Segment Start: PAGE TEXT

Jordan Belfi  is an American actor. He is best known for his work on HBO's Entourage, in which he plays agent Adam Davies, the nemesis of Ari Gold (Jeremy Piven).

Early life
Belfi was born in California and graduated from Wesleyan University in 2000.

Career
Belfi also had a recurring guest star role in the CBS series Moonlight, starring as the female lead's boyfriend.

Belfi also appeared briefly in the Gilmore Girls Season 5 episode "The Party's Over". He also guest starred on Hawaii Five-0 as Spenser Owens in Season 1 Episode 14 "He Kane Hewa' Ole." In 2012, he guest starred on two episodes of Grey's Anatomy as Nick during season 8.

Belfi had a role on HBO's Entourage, in which he played agent Adam Davies, the nemesis of Ari Gold (Jeremy Piven). On the show, Davies betrays Ari at his old agency, giving away Ari's secret effort to build his own firm. Belfi appears semi-regularly over seasons 1 and 2, and made a single appearance in season 3, and two appearances in season 5. He is well recognized for Entourage (2004), All American (2018), and Grey's Anatomy (2005).

Segment End: PAGE TEXT
Segment Start: RECORD EXCERPTS

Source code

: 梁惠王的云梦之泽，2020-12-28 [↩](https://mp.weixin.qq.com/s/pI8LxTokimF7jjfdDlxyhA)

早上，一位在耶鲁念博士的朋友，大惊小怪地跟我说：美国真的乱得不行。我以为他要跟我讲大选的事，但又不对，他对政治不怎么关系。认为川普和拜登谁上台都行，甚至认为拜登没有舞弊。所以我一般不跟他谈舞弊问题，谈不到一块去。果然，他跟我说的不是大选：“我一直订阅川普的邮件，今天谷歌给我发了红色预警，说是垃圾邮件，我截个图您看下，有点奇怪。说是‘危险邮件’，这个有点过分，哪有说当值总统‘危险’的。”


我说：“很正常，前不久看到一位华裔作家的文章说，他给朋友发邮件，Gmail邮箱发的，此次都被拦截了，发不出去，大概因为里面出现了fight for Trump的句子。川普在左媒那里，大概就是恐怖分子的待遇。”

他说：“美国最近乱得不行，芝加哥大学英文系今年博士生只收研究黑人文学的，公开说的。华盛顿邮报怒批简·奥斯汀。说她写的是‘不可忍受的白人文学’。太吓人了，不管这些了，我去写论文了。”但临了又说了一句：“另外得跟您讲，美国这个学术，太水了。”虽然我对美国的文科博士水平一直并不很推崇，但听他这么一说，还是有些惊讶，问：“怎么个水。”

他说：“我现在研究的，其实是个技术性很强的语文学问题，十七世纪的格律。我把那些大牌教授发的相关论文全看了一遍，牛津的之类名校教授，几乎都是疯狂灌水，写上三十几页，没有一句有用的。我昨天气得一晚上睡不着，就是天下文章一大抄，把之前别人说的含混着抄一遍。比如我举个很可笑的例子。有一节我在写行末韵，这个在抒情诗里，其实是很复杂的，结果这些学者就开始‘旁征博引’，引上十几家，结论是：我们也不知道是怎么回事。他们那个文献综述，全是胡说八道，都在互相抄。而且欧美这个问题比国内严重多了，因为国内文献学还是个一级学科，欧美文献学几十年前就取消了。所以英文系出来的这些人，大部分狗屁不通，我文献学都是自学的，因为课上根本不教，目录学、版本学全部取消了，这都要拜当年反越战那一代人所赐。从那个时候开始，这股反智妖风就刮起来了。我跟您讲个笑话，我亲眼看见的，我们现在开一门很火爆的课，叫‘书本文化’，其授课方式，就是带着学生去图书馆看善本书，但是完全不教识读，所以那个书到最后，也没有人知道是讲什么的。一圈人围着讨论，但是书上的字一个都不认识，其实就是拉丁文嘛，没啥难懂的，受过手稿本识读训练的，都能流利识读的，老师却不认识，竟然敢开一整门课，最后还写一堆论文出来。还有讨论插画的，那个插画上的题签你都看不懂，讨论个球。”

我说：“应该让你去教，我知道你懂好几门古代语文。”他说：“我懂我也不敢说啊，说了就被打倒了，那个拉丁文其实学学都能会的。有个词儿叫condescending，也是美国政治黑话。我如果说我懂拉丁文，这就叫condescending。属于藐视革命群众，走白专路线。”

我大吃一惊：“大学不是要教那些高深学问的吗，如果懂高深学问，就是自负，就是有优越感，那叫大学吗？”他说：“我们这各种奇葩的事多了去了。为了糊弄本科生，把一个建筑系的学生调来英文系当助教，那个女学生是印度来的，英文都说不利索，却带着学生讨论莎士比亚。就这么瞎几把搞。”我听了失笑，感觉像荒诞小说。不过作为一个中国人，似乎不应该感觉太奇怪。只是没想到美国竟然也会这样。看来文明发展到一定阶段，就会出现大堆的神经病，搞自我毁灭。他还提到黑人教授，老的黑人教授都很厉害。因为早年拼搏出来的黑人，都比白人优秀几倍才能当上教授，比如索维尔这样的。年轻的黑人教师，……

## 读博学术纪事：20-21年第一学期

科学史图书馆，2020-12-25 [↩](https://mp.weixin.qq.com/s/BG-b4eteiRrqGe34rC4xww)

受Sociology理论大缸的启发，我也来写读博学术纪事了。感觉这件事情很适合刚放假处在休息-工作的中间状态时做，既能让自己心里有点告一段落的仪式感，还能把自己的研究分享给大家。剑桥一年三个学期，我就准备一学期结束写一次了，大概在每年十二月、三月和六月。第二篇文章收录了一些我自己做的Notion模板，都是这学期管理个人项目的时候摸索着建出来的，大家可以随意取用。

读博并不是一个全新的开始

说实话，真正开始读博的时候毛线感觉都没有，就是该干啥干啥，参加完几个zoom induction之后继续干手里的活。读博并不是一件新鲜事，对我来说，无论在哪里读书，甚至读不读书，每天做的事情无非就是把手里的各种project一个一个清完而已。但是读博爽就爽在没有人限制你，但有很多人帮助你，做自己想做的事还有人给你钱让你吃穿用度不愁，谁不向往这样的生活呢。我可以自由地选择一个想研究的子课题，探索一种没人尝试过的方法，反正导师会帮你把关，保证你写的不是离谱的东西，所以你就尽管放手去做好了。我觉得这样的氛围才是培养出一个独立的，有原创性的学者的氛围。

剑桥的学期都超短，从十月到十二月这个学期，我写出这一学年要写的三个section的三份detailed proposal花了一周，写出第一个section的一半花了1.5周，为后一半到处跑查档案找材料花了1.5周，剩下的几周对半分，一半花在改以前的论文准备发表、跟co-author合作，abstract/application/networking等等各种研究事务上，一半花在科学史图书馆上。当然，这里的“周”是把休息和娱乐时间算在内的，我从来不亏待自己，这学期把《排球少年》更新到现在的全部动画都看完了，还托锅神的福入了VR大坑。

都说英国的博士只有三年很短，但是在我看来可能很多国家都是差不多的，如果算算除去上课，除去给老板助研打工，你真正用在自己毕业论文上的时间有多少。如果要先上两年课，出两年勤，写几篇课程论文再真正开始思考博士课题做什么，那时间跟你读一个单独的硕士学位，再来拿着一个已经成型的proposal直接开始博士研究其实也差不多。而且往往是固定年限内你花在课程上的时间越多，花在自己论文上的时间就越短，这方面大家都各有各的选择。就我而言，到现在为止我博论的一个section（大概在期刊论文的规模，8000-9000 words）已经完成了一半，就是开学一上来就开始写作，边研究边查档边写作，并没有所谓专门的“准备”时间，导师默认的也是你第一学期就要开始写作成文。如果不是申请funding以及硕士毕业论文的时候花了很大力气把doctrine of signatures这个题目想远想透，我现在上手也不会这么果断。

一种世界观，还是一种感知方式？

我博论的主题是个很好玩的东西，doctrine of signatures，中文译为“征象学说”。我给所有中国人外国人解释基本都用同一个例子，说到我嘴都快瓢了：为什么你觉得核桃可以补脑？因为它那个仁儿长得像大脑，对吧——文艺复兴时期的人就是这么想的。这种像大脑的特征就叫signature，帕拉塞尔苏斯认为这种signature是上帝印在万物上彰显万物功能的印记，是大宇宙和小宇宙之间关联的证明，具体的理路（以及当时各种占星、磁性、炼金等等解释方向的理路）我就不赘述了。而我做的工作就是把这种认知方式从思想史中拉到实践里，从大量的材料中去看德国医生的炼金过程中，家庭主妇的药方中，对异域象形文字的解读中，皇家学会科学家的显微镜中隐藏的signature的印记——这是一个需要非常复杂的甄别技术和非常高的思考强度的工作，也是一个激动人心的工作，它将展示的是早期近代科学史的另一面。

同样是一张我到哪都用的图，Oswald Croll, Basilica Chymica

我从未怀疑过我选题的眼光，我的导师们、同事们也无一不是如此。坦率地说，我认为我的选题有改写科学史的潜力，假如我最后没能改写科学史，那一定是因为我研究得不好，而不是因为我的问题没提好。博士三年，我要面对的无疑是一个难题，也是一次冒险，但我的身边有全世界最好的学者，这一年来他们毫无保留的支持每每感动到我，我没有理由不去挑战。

Segment End: RECORD EXCERPTS

» WORK REQUEST 1:
Answer these questions using the Jordan Belfi text:
(a) Which university did Belfi graduate from, and in what year?
(b) What character did he play on Hawaii Five-0?
(c) How many appearances did he make in season 5 of Entourage?
» WORK REQUEST 2:
Condense the paragraph of the Jordan Belfi text that begins "Belfi had a role on HBO's Entourage" into a short bulleted list that keeps its main facts.
» WORK REQUEST 3:
Repeat the passage of the Jordan Belfi text from "Belfi also appeared" up to and including "Grey's Anatomy (2005).".
None of these items is needed for the work here.

» WORKED SOLUTION 1:
(a) Wesleyan University, in 2000.
(b) Spenser Owens.
(c) Two.

» WORKED SOLUTION 2:
- Played agent Adam Davies, nemesis of Ari Gold (Jeremy Piven), on HBO's Entourage.
- Davies betrays Ari at his old agency by revealing Ari's secret effort to build his own firm.
- Appears semi-regularly in seasons 1 and 2, once in season 3, and twice in season 5.
- Well recognized for Entourage (2004), All American (2018), and Grey's Anatomy (2005).

» WORKED SOLUTION 3:
Belfi also appeared briefly in the Gilmore Girls Season 5 episode "The Party's Over". He also guest starred on Hawaii Five-0 as Spenser Owens in Season 1 Episode 14 "He Kane Hewa' Ole." In 2012, he guest starred on two episodes of Grey's Anatomy as Nick during season 8.

Belfi had a role on HBO's Entourage, in which he played agent Adam Davies, the nemesis of Ari Gold (Jeremy Piven). On the show, Davies betrays Ari at his old agency, giving away Ari's secret effort to build his own firm. Belfi appears semi-regularly over seasons 1 and 2, and made a single appearance in season 3, and two appearances in season 5. He is well recognized for Entourage (2004), All American (2018), and Grey's Anatomy (2005).